→ **Reading passage**:
KansasTherapist : Dose he have a certain topic he talks about all the time?
Customer: Thank you. I thought that there may have been some psychological quick explanation towards it.
Customer: Cars, guns.
Customer: He knows tons about those topics. He has a photographic memory.
KansasTherapist : does he talk about these things even when the person he's talking to is obviously not interested?
Customer: At times. I never used to be interested but now I find it interesting since he has taught me so much.
KansasTherapist : I'm just wondering if he has Asperger's. some of the qualities you're talking about point a bit in that direction.
Customer: Not sure what that is. He also is VERY sensitive to smells and will throw up if there is food smell in his house. That's why he doesn't like it when his mother and father visit because she cooks and it makes him sick. He eats at the same five restaurants all the time and orders the exacts same thing each time.
Customer: He's definitely not physically clumsy at all. He is actually very adept. He played the string bass for six years and the violin for 8. He is super sensitive to sounds as well. He can hear pitches that are amazing. He also played soccer dlgrowing up.
KansasTherapist : Asperger's is a developmental disorder. People who are effected by it are ridged in their thinking, follow certain rules they think are important, get fixated on specific things and don't seem to notice when the person they're talking to isn't interested. They tend to be very bright with good verbal skills but are not good at understanding their own feelings and at reading body language.
Customer: His father has displayed a sign or two of physical aggression. I think it was him taking his feelings of Imasculinity out on his son because if the way his wife treated him. With my bf's parents, mom wears the pants. The father basically has no say on anything. When my bf was younger, apparently his dad hit him so hard in the face that he broke his nose.
Customer: Oh wow, that's him!! He is very very rigid in his thinking. It's one strike, your out with him. If he gets pissed that's what he bases whether or not to be with someone even if they are the perfect package.
Customer: Another thing, he completely shuts down when he gets upset. Completely. No communication at all. I'm just supposed to figure it out.
KansasTherapist : That may play a part in his repeating the phrase. It might be stuck in his head, probably from his mom, that there is something wrong. Ridged thinking keeps him from processing and moving on. Instead it just goes round and round in his head.

→ **Material provided**:
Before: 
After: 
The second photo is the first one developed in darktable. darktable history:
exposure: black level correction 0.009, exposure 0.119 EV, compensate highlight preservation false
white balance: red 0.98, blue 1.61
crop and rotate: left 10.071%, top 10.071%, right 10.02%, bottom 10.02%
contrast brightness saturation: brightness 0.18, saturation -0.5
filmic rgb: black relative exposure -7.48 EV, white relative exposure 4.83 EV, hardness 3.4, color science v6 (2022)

--

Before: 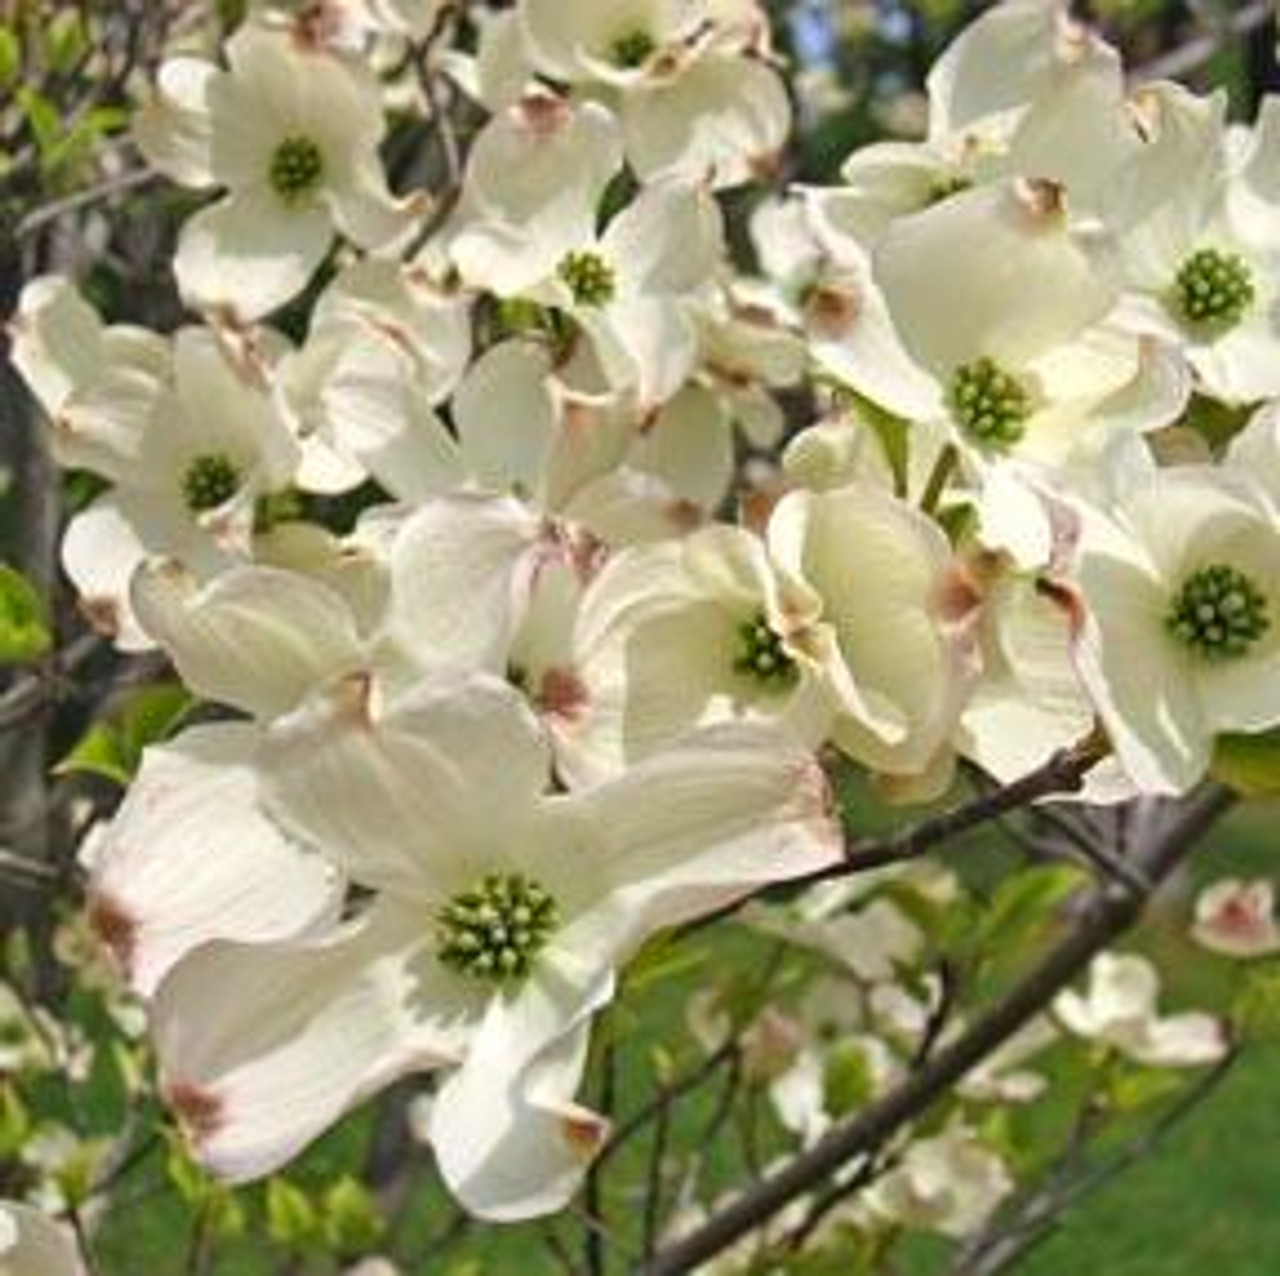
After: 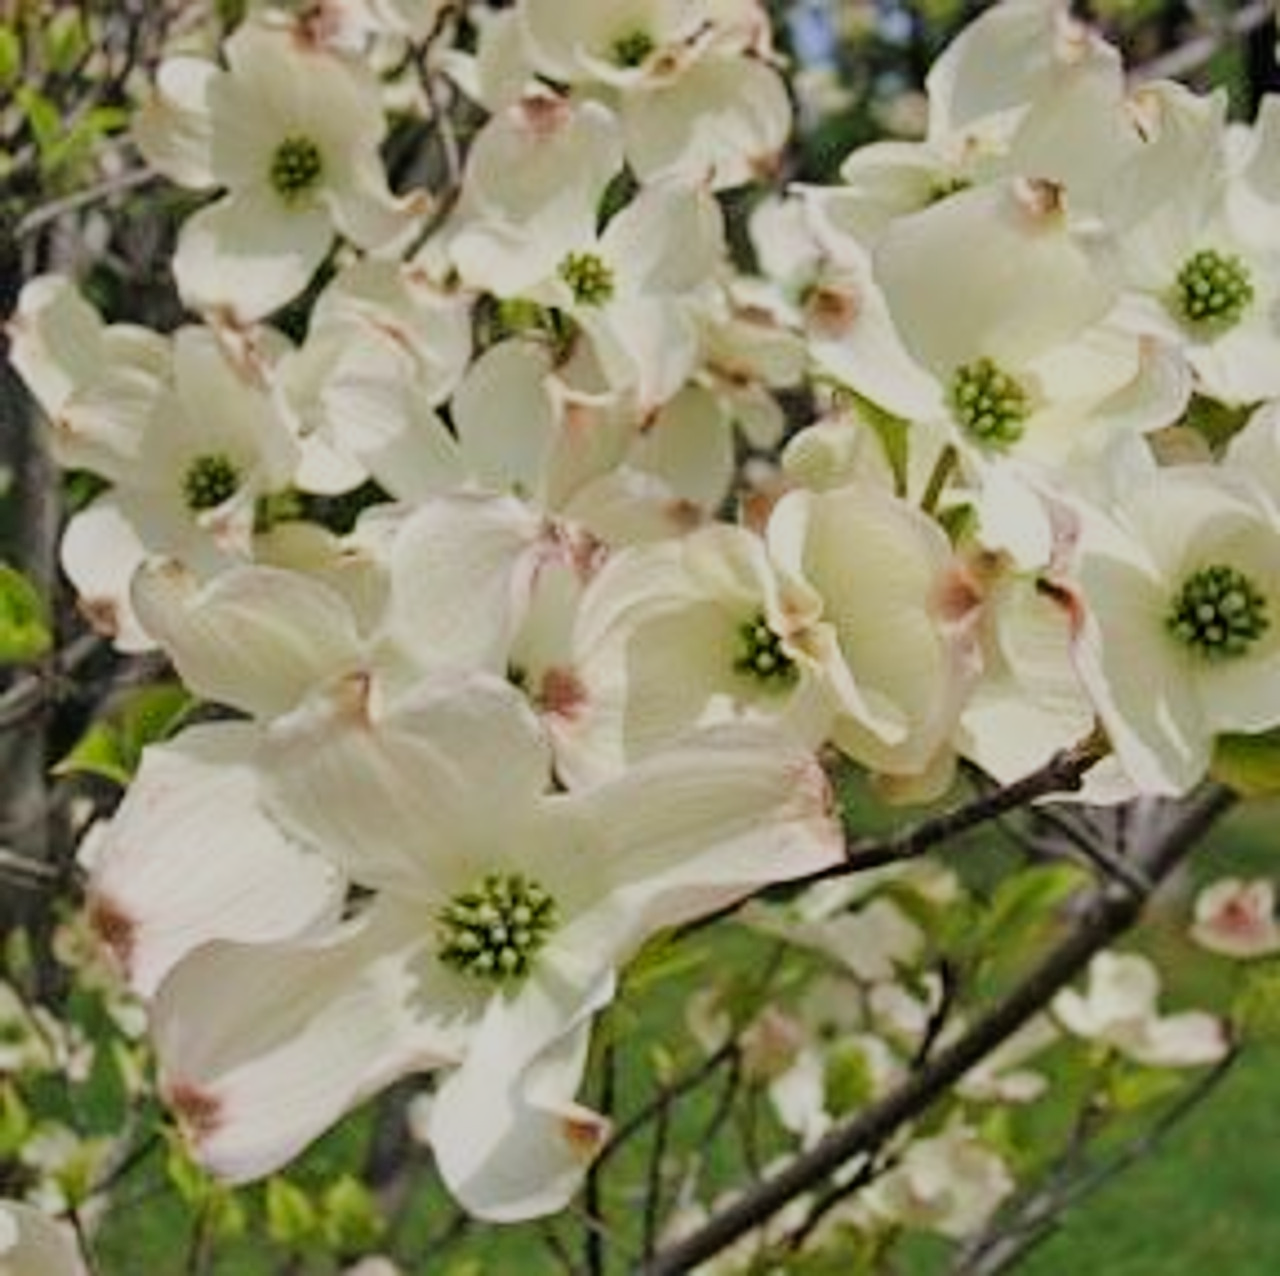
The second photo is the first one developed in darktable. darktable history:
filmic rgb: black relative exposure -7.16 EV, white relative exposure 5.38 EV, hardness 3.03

→ **Set of tasks**:
a - Based on the chat between the therapist and the customer, decide whether each statement agrees with it. Answer yes or no for each, and quote the words from the chat that settle it. (i) The customer's boyfriend played the violin for eight years. (ii) The boyfriend likes it when his mother and father visit. (iii) The customer has always found cars and guns interesting.
b - In the chat, what does the customer say about the boyfriend's eating out?
c - Carry on the chat between the therapist and the customer, starting right after its last line.
The records have nothing to do with the chat and stand apart from it.

→ **Answers for the tasks**:
a -
(i) Yes: "He played the string bass for six years and the violin for 8."
(ii) No: "That's why he doesn't like it when his mother and father visit because she cooks and it makes him sick."
(iii) No: "I never used to be interested but now I find it interesting since he has taught me so much."

b - He eats at the same five restaurants all the time and orders the exact same thing each time.

c -
Customer: He also doesn't make good eye contact at certain times. When we go to a restaurant, he check the entire place out as if screening his surroundings to make sure all is ok.
KansasTherapist : not talking about a problem when he's upset may be because he doesn't understand his feeling himself so he doesn't know what to say.
KansasTherapist : All of what you're saying points to at least some level of Asperger's Syndrome.
Customer: What do I do?
KansasTherapist : if he saw a therapist who is experienced treating Asperger's, he could learn to notice his own and other people's feelings. There are just certain skills these folks have to be taught where most people pick them up on their own.
Customer: I love him but he says he's not sure how to move forward in our relationship because "I" pissed him off so much. Now, here's what he means by that...it's crazy. 1. We got into a heated exchange at a bday party and his friends overheard. 2. He said to me that we were done& clammed up. I wanted to talk it through and went to his house...I had a key and we had been together for 8months...he said I should not have gone inside. 3. That same night, I tried to speak to him when GE said to leave him alone. I sure learned my lesson when that happened. Haven't done that since.
Customer: Oh, and, by the way....it is always my fault. If something happens, it was my fault that it did. Something I did made it happen or affected our relationship.
KansasTherapist : You haven't responded in quite a while. I'm going to switch to Q&A mode so we can continue this conversation if you like.